Si las dos horas veinte de duración pasan volando es gracias al impecable ritmo narrativo en el que lo vital (un grupo de chicos jóvenes como equipo de investigación, el contrapunto familiar) y lo oscuro, incluidos los engranajes burocráticos de los pasillos democráticos pero fachos, van de la mano. Con ese oxígeno, Llinás y Mitre consiguen esquivar la solemnidad y el acartonamiento que podrían haber herido de muerte a una película sobre el juicio más importante de la vida democrática argentina.
Hay, en Argentina, 1985, grandes momentos de cine, en ese tono de sobriedad y refinamiento que atraviesa el relato. Como una puerta que se cierra en nuestras narices, y por la que apenas llega una frase que importa, dicha como al pasar por una voz reconocible. Una frase que alguien luego intentará recuperar, escarbando en la memoria ajena y sin mucha suerte. Vaya hallazgo de idea: la puesta en escena de un ejercicio de memoria para la posteridad.
Hay también resoluciones que provocan sacudones, silencios, risas o gritos ahogados (de nuevo, en una sala de cine), como la forma seca de contar una amenaza de muerte, esa constante. Y diálogos perfectos, que casi nunca caen en la impostación, aunque alguna escena se perciba más esforzada, y tocan lugares que quedarán resonando en la cabeza.
Como pasa en las grandes películas, en las grandes novelas, Argentina, 1985 decanta y admite múltiples revisiones, descubrimientos, revelaciones de sentido, sin salirse los rieles de un relato apasionante, entretenido, generoso. Pensado para el otro, para el disfrute de un relato que, al amparo del género, se permite libertades. Y en el que todos los elementos, desde el elenco íntegro a la puesta, los diálogos y los recursos narrativos, funcionaron en estado de gracia, como no tantas veces en el cine argentino.

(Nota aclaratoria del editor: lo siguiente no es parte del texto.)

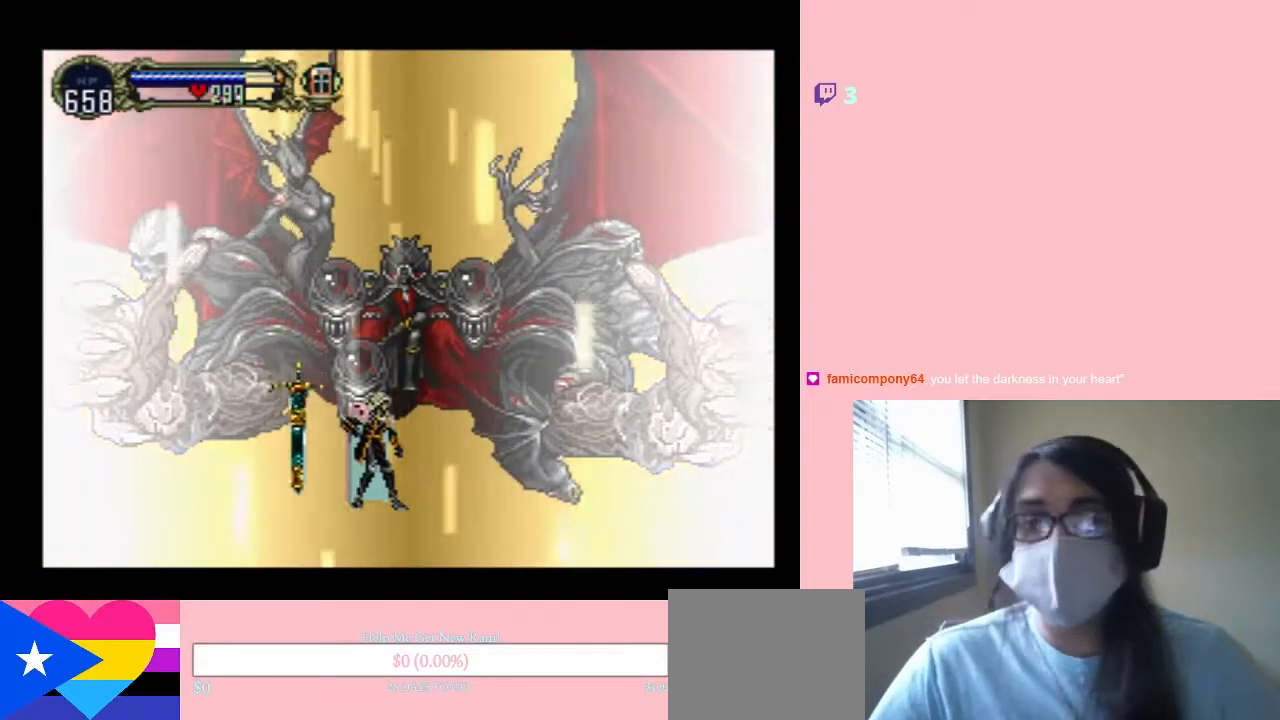
{"buttons": [], "left_stick": "up", "right_stick": "center", "events": [[33, "left_stick", "down"], [267, "left_stick", "right"], [433, "left_stick", "up"]]}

Quizá por ese compromiso intangible, pero sin duda presente, de trabajar con un material basado en hechos reales, y recientes, sobre personas reales, que, como se dice, atraviesa la pantalla: a los que están a uno y otro lado de la pantalla.

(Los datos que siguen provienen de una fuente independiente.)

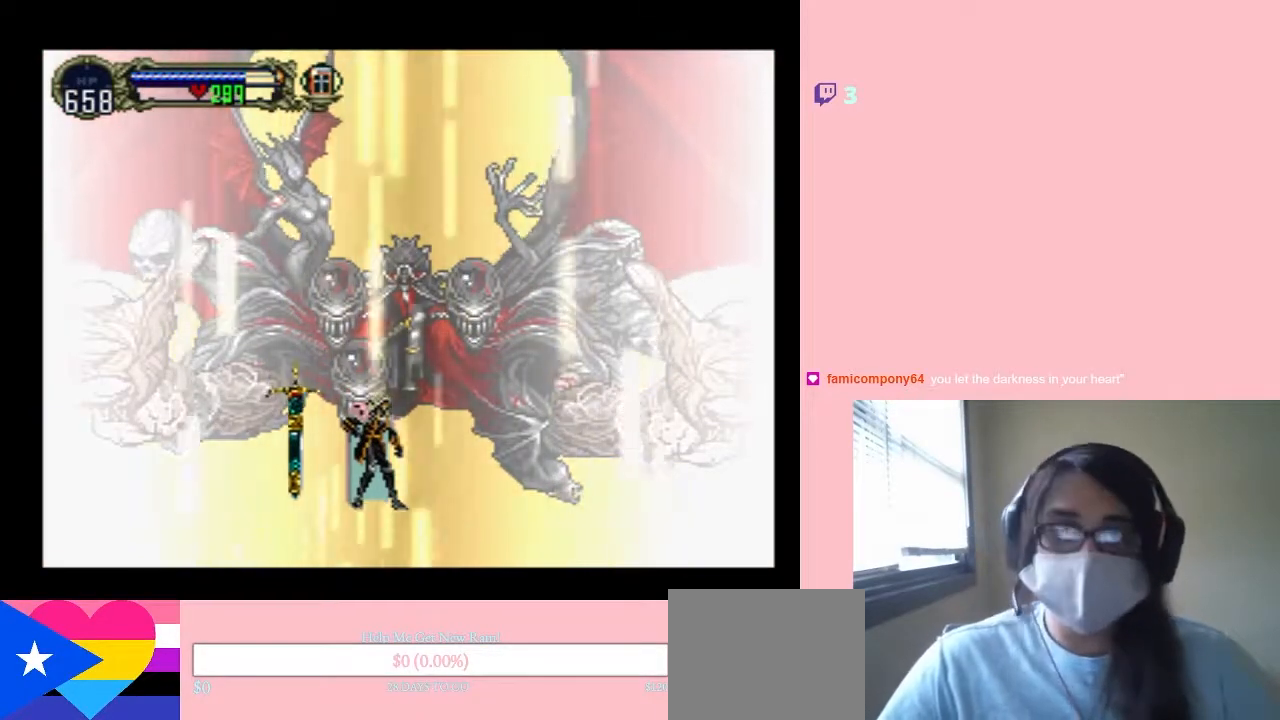
{"buttons": [], "left_stick": "center", "right_stick": "center", "events": [[17, "left_stick", "center"]]}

El tiempo transcurrido desde 1985 es a la vez mucho y no tanto. Revivir esa historia, escuchar algunas frases, ver algunas situaciones, pegará fuerte en muchos espectadores. Los que presenciaron esas audiencias, o las vieron conmovidos por la televisión. Los miles de involucrados directos en el terrorismo de Estado; los que eran chiquitos y tuvieron que irse, los que se quedaron, los que no habían nacido y pueden asomarse, gracias al cine, a un tiempo político anterior al que conocen contado por los que hoy están.
Con su estreno, Argentina, 1985 le brinda a la Argentina de 2022 una oportunidad valiosa. La de asomarse a una memoria anterior, que no pertenecía a un partido político para su usufructo, sino que era de todos. Como el Nunca Más.